Every time I think about this blog, I think about all the moments I wanted to write about and never did, and then I write myself a mental note that one day, soon, I am going to sit and write everything down, and create thoroughly detailed posts about all of it, everything we’ve ever been through. I don’t know why I’m so obsessed with wanting to document life. Note I said “wanting” – once I was very good at doing it, writing endless journals and diaries, first on paper, then online, so good that I even fooled myself into thinking I could make a living out of words. Then things changed. The things I wanted to document the most were also the things I wanted to keep secret the most, and for years now I live this narrative conundrum, always trying to find an outlet that will present a final solution.

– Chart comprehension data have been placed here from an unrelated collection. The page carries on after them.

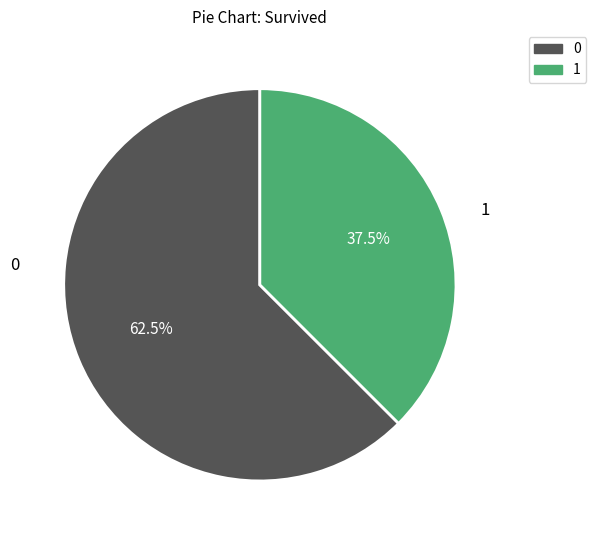

What percentage do 0 and 1 together represent?

100.0%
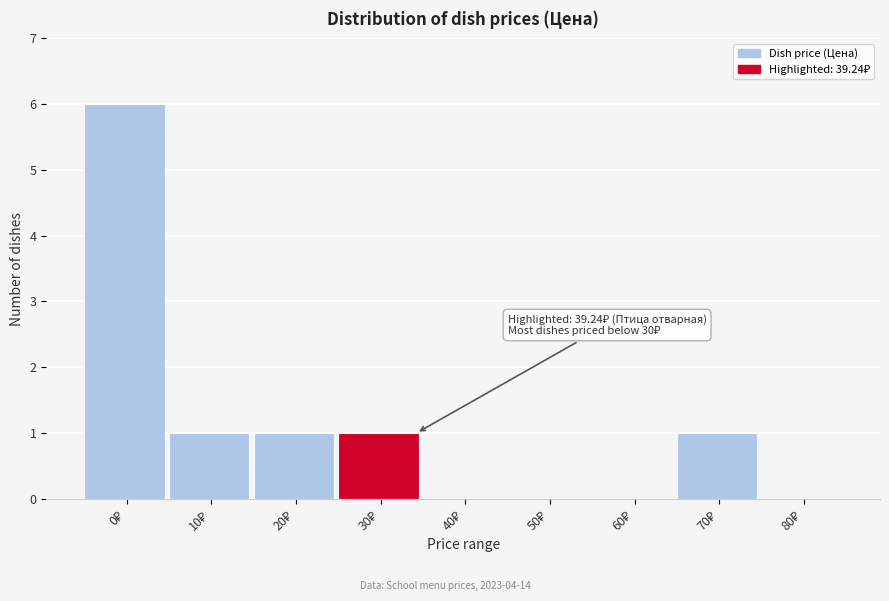

What is the maximum value shown in the chart?

6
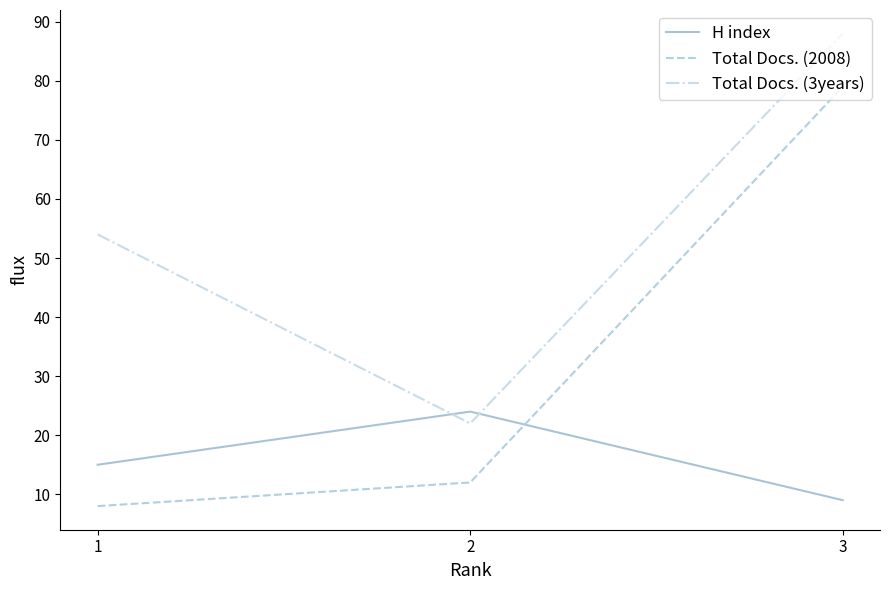

What is the minimum value shown in the chart?

8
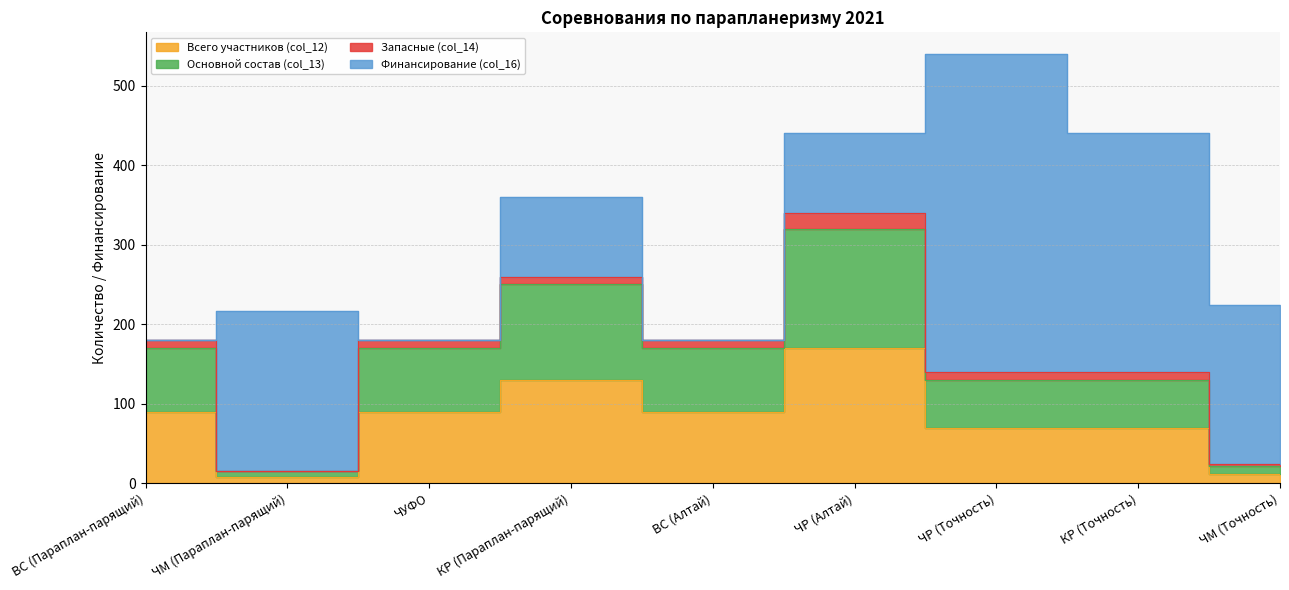

What is the label of the 6th point from the left?

ЧР (Алтай)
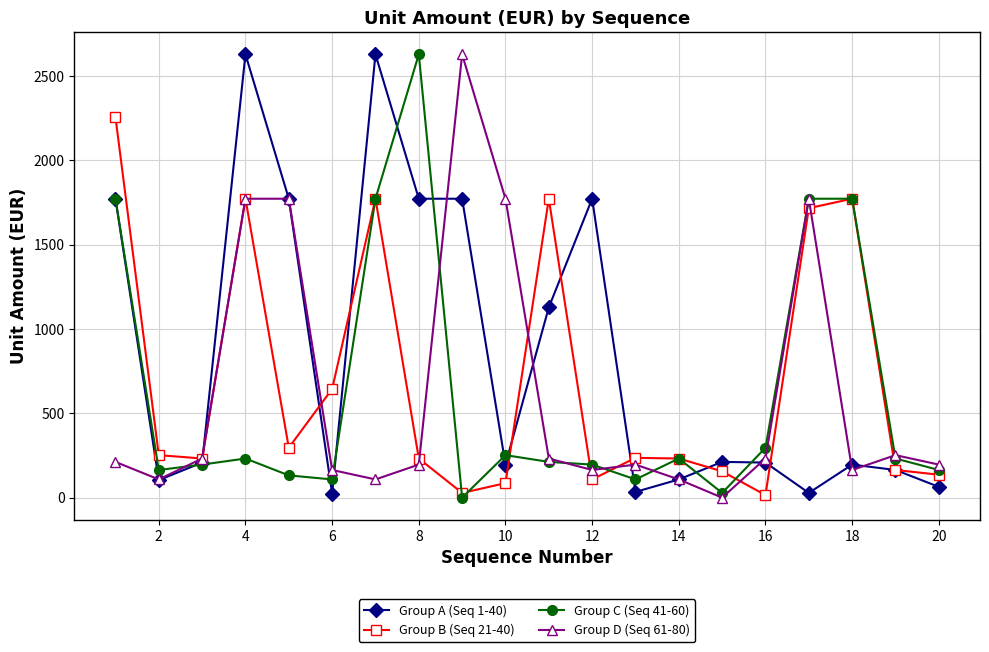

What is the sum of all Group C (Seq 41-60) values?

12268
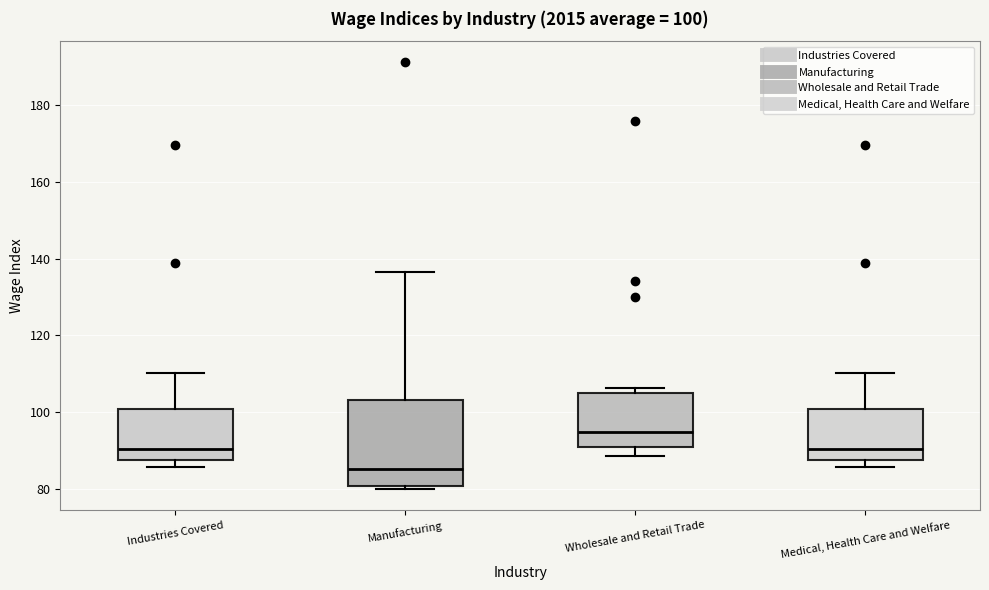

Which box has the highest median line?

Wholesale and Retail Trade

Anyway. I know there is no solution other than actually start writing, is there? No one is going to stick their hands through my ears and physically start picking my brain (I love this expression – there’s no equivalent in Portuguese) then write about all the magnificently mundane bits and bobs of the story I’ve been living since 1982 (I believe there are quite a few occasions far from mundane, but then I tend to think that every day and every encounter could result in at least an interesting short story.) Or, for the purpose of this blog, all the fascinating instants of life as a parent (mine), life as a little girl (hers), life within a family. So this is one more attempt at it, one that I’m almost sure I’ll fail because I, like almost everyone else these days, am easily distracted. For instance, I started writing this after lunch, and now I’ve got only 5 minutes to finish it because it’s already school pick-up time, because Internet.
But I’m gonna post this anyway, because not caring is very 2016 right now. Hopefully see you soon.